**Extracted material**

---

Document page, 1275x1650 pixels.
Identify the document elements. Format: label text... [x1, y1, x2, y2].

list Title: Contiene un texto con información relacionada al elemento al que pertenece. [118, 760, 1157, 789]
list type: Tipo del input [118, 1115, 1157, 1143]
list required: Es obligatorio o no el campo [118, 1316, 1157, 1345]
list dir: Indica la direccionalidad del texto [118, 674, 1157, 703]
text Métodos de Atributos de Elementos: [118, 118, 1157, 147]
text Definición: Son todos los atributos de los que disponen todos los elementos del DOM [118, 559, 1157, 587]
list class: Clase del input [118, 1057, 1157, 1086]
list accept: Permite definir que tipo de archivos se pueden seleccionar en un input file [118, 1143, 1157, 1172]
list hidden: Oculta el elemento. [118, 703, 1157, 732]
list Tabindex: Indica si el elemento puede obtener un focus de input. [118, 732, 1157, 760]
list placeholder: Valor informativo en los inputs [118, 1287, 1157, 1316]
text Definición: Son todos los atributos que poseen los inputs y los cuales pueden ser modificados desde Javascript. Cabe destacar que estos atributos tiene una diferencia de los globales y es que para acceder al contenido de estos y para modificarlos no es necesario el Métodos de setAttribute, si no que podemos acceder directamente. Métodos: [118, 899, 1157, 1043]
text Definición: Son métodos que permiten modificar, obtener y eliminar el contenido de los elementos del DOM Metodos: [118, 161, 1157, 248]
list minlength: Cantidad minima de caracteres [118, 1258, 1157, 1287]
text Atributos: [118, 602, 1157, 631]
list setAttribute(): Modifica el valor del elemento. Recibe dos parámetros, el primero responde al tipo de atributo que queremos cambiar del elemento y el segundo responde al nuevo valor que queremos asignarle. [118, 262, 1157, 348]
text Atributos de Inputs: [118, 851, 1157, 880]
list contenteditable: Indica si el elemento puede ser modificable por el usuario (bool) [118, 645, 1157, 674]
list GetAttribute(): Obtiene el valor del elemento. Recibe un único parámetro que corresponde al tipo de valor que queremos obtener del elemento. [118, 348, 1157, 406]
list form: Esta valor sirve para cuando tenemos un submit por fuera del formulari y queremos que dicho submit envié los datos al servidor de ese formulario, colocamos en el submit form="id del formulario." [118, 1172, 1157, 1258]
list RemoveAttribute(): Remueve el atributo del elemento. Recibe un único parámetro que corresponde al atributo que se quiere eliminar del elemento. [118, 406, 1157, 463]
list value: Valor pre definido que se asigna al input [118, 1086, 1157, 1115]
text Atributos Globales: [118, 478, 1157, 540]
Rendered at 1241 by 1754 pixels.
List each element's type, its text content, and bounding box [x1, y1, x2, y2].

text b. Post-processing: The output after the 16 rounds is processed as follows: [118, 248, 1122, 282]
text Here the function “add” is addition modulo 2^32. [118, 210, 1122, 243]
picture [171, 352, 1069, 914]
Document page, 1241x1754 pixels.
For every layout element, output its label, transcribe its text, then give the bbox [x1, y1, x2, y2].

---

**Aim**
Reproduce every line of the material above word for word, without changing anything.

**Result for this task**
Document page, 1275x1650 pixels.
Identify the document elements. Format: label text... [x1, y1, x2, y2].

list Title: Contiene un texto con información relacionada al elemento al que pertenece. [118, 760, 1157, 789]
list type: Tipo del input [118, 1115, 1157, 1143]
list required: Es obligatorio o no el campo [118, 1316, 1157, 1345]
list dir: Indica la direccionalidad del texto [118, 674, 1157, 703]
text Métodos de Atributos de Elementos: [118, 118, 1157, 147]
text Definición: Son todos los atributos de los que disponen todos los elementos del DOM [118, 559, 1157, 587]
list class: Clase del input [118, 1057, 1157, 1086]
list accept: Permite definir que tipo de archivos se pueden seleccionar en un input file [118, 1143, 1157, 1172]
list hidden: Oculta el elemento. [118, 703, 1157, 732]
list Tabindex: Indica si el elemento puede obtener un focus de input. [118, 732, 1157, 760]
list placeholder: Valor informativo en los inputs [118, 1287, 1157, 1316]
text Definición: Son todos los atributos que poseen los inputs y los cuales pueden ser modificados desde Javascript. Cabe destacar que estos atributos tiene una diferencia de los globales y es que para acceder al contenido de estos y para modificarlos no es necesario el Métodos de setAttribute, si no que podemos acceder directamente. Métodos: [118, 899, 1157, 1043]
text Definición: Son métodos que permiten modificar, obtener y eliminar el contenido de los elementos del DOM Metodos: [118, 161, 1157, 248]
list minlength: Cantidad minima de caracteres [118, 1258, 1157, 1287]
text Atributos: [118, 602, 1157, 631]
list setAttribute(): Modifica el valor del elemento. Recibe dos parámetros, el primero responde al tipo de atributo que queremos cambiar del elemento y el segundo responde al nuevo valor que queremos asignarle. [118, 262, 1157, 348]
text Atributos de Inputs: [118, 851, 1157, 880]
list contenteditable: Indica si el elemento puede ser modificable por el usuario (bool) [118, 645, 1157, 674]
list GetAttribute(): Obtiene el valor del elemento. Recibe un único parámetro que corresponde al tipo de valor que queremos obtener del elemento. [118, 348, 1157, 406]
list form: Esta valor sirve para cuando tenemos un submit por fuera del formulari y queremos que dicho submit envié los datos al servidor de ese formulario, colocamos en el submit form="id del formulario." [118, 1172, 1157, 1258]
list RemoveAttribute(): Remueve el atributo del elemento. Recibe un único parámetro que corresponde al atributo que se quiere eliminar del elemento. [118, 406, 1157, 463]
list value: Valor pre definido que se asigna al input [118, 1086, 1157, 1115]
text Atributos Globales: [118, 478, 1157, 540]
Rendered at 1241 by 1754 pixels.
List each element's type, its text content, and bounding box [x1, y1, x2, y2].

text b. Post-processing: The output after the 16 rounds is processed as follows: [118, 248, 1122, 282]
text Here the function “add” is addition modulo 2^32. [118, 210, 1122, 243]
picture [171, 352, 1069, 914]
Document page, 1241x1754 pixels.
For every layout element, output its label, transcribe its text, then give the bbox [x1, y1, x2, y2].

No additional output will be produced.